Monday, November 21, 2011

Retributivism and the Similarity Requirement

Is there anything in Feinberg's definition of retributivism that requires, or even recommends any kind of similarity between the crime and the punishment? No.


Discipline: Philosophy
Theory of punishment whereby all or part of the purpose of punishment is the infliction of pain or disadvantage on an offender which is in some sense commensurate with his offence and which is inflicted independently of reform or deterrence.

For a weak theory the commensurate amount need not be inflicted but may be, and a limit is placed up to which reformative or deterrent punishment may go but beyond which it may not.
A strong theory insists that the punishment must be inflicted, but again places a limit beyond which it may not go.

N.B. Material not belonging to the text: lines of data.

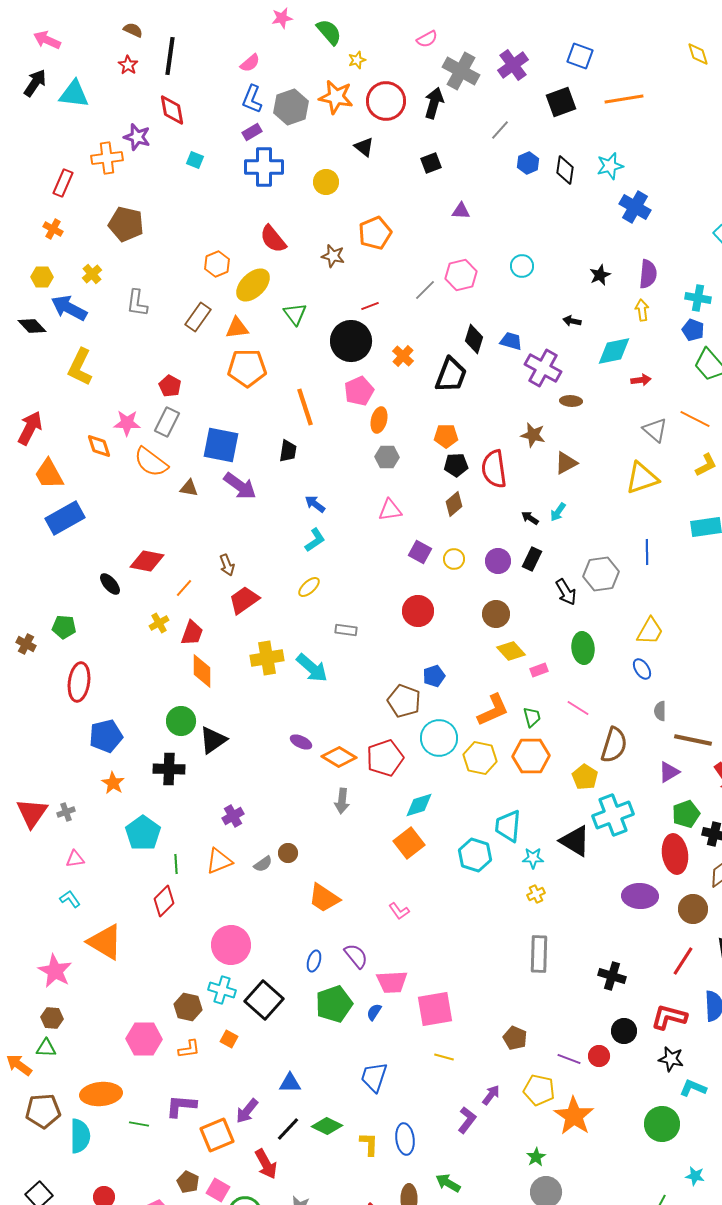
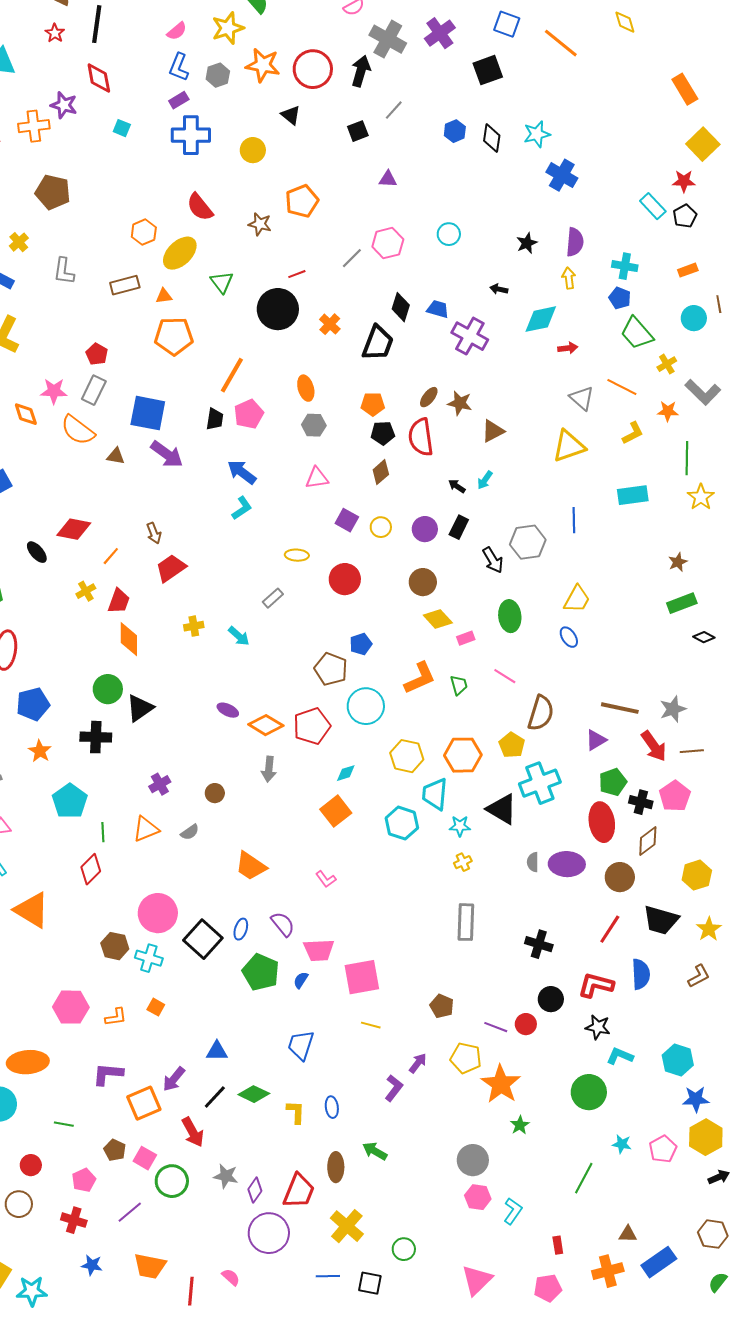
yellow star: (357, 60) -> (228, 28), moved, size x1.8
orange line: (624, 99) -> (561, 43), moved, turned 48
gray hexagon: (291, 107) -> (218, 75), size x0.7
gray line: (500, 130) -> (394, 110), moved
brown rectangle: (198, 317) -> (125, 285), turned 40
orange triangle: (237, 328) -> (164, 296), size x0.7
pink pentagon: (359, 391) -> (249, 414), moved
brown ellipse: (571, 401) -> (429, 397), moved, turned -55
orange line: (305, 407) -> (232, 375), turned 48
orange ellipse: (379, 420) -> (306, 388), turned -30
blue arrow: (315, 504) -> (242, 472), size x1.4
yellow ellipse: (309, 587) -> (297, 555), moved, turned 45
gray rectangle: (346, 630) -> (273, 598), turned -50
yellow cross: (267, 658) -> (194, 626), size x0.6
cyan arrow: (312, 668) -> (239, 636), size x0.7
gray semicircle: (660, 711) -> (533, 862), moved
orange hexagon: (531, 756) -> (463, 755), moved
yellow hexagon: (480, 758) -> (407, 756), moved
cyan diamond: (419, 805) -> (346, 773), size x0.7
brown circle: (288, 853) -> (215, 793), moved
black square: (264, 1000) -> (203, 939), moved
green pentagon: (334, 1004) -> (261, 972), turned -30
brown hexagon: (188, 1007) -> (115, 946), moved
green line: (139, 1124) -> (64, 1124), moved
blue ellipse: (405, 1139) -> (332, 1107), size x0.7
green star: (536, 1157) -> (520, 1125), moved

Retributivism opposes excessive harshness as much as excessive leniency, and opposes the violation of the offender's rights in the interests of social expediency or personal spite and so on.
Mitigating circumstances, diminished responsibility, and so on are taken into account before determining the commensurate amount, but there are still problems in determining this, and the strong retributivist, especially, must justify violating the presumed moral ban on inflicting unnecessary pain.

J Feinberg, 'The Expressive Function of Punishment', Doing and Deserving (1970)

1 comment:

Steve Lovell said...

I'd be interested in hearing people's thoughts on my long held view that the institution of punishment is justified in a forwards looking fashion by it's reformative and deterrant effects, but that the individual punishments are justified in a backwards looking fashion based on desert along retributivist lines.

I've never seen anyone say this ... not that I've ever done a great deal of reading in the area.